Double Star of the Month - November 2012

In this series of short articles, a double star in both the northern and southern hemispheres will be highlighted for observation with small telescopes, with new objects being selected for each month.

STF 162 (01 49 15.54 +47 53 49.0) sits in an obscure corner of Perseus about 6 degrees north and 2 degrees preceding gamma And. It is also about 1.5 degrees south following 51 And. It is a multiple star, four components of which can be seen in 7.5-cm. The closer pair, which consists of components of magnitudes 6.5 and 7.2, was found by Struve in 1828 when the separation was 2".2 and the position angle 227 degrees. At the current epoch these have both decreased to 1".9 and 298 degrees. A third star which remains fixed with respect to A can be found 20" away almost due south, and another at mag 10.1 is 139" distant. The WDS reveals that either A or B is itself an interferometric binary with a separation less than 0".2 and B is also a spectroscopic binary.

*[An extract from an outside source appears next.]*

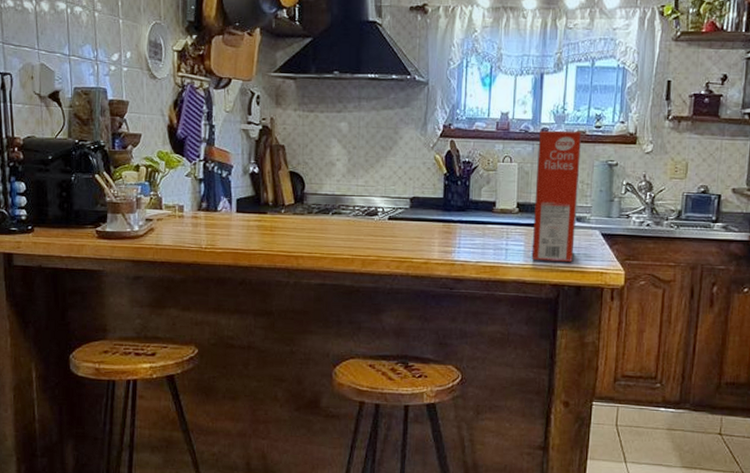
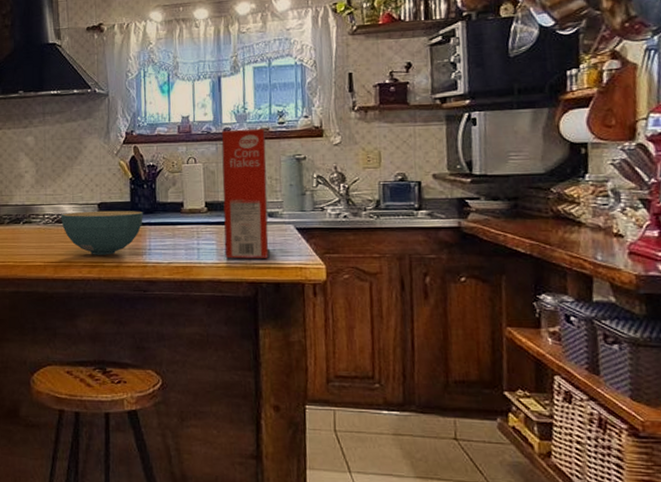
cereal bowl: none [371,205,455,251] -> present [61,210,143,255]

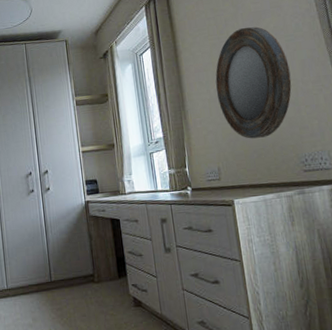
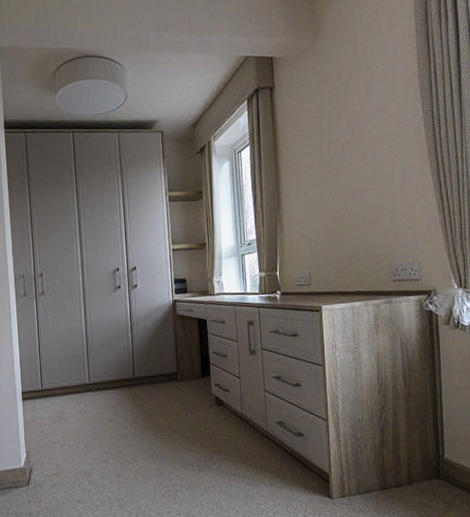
home mirror: present [215,26,292,139] -> none [313,129,390,246]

Epsilon Sculptoris (01 45 38.65 -25 03 08.8) is a fine pair located in the extreme north-east corner of Sculptor and which can be seen from the UK but which first caught the attention of John Herschel at Feldhausen when he noted 'large * w(hite) small star dull red' an gave the magnitudes as 6 and 10(modern values 5.4 and 8.5). Since then the companion has moved slowly retrograde from the discovery position of 72 degrees to its current value of 20 degrees. In 1969 de Freitas Mourao looked at the observations and decided that they could be fitted by a face-on circular orbit with a separation fixed at 4".65 and a period of almost 1200 years. In recent years, however, the companion has begun to stray ever further from the primary and the separation is now over 5". More observations are needed but the real orbit will not be obvious any time soon, and in fact the apparent motion to date looks more linear than curved. However, epsilon Scl is relatively nearby (92 light years) and the annual proper motion of 0".16 would take it almost 30" from B since discovery if the latter was optical. Hartung called it an easy, bright yellow pair whilst Gould with 175-mm called the primary pale yellow.